Impactos da Decisão do STF e a Permanente Responsabilidade Civil dos Hospitais

29 de junho de 2026

INFORMATIVO JURÍDICO SEESSRJ

A Nova Realidade da NR-1 e a Portaria MTE nº 1.419/2024

O cenário da segurança do trabalho no setor de saúde atravessa uma transformação histórica. Com a plena vigência da Portaria MTE nº 1.419/2024, a Norma Regulamentadora nº 1 (NR-1) passou a exigir, de forma explícita e obrigatória, que os hospitais e estabelecimentos de saúde incluam o gerenciamento de riscos psicossociais em seu Programa de Gerenciamento de Riscos (PGR). Esta alteração não é meramente burocrática; ela reconhece que o adoecimento mental — como o burnout, a depressão e a ansiedade — é um risco ocupacional tão real e perigoso quanto os riscos biológicos e químicos inerentes ao ambiente hospitalar.
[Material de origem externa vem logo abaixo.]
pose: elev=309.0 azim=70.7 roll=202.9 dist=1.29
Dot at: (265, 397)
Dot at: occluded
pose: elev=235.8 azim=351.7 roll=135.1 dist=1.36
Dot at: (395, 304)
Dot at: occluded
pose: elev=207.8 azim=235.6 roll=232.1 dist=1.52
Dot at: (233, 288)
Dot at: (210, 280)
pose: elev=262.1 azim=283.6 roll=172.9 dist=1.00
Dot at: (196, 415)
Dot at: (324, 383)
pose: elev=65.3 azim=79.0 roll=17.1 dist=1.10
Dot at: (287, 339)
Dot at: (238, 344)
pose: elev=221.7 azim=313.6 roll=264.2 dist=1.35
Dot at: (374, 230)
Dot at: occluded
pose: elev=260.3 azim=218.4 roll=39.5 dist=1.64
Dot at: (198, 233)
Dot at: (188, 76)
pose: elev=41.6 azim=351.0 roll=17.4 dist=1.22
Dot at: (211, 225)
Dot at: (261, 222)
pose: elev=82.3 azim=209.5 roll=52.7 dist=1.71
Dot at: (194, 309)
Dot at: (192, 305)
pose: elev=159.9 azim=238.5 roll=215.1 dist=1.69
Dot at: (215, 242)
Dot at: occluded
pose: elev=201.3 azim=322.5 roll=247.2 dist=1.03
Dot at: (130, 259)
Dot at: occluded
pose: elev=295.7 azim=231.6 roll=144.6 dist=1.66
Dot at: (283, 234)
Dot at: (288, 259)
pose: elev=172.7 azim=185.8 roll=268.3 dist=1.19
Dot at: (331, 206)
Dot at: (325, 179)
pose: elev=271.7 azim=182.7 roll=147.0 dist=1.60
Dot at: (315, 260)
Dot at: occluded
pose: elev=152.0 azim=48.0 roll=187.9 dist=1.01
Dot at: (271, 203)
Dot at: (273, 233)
A partir desta norma, os empregadores estão obrigados a identificar perigos, avaliar riscos e implementar medidas de controle que visem a preservação da integridade psíquica dos trabalhadores da saúde. A omissão na elaboração de um PGR que contemple estas variáveis configura descumprimento direto da legislação trabalhista, expondo a unidade de saúde a severas consequências jurídicas.

 Alerta Crítico: A Decisão do STF e a Falsa Sensação de Impunidade

É fundamental que a categoria esteja atenta às recentes movimentações judiciais para não ser induzida ao erro por interpretações patronais equivocadas. Em 25 de junho de 2026, o Ministro André Mendonça, do Supremo Tribunal Federal (STF), proferiu decisão liminar suspendendo, pelo prazo de 90 dias, a aplicação de multas administrativas por parte da fiscalização do Ministério do Trabalho relacionadas especificamente aos novos critérios de riscos psicossociais.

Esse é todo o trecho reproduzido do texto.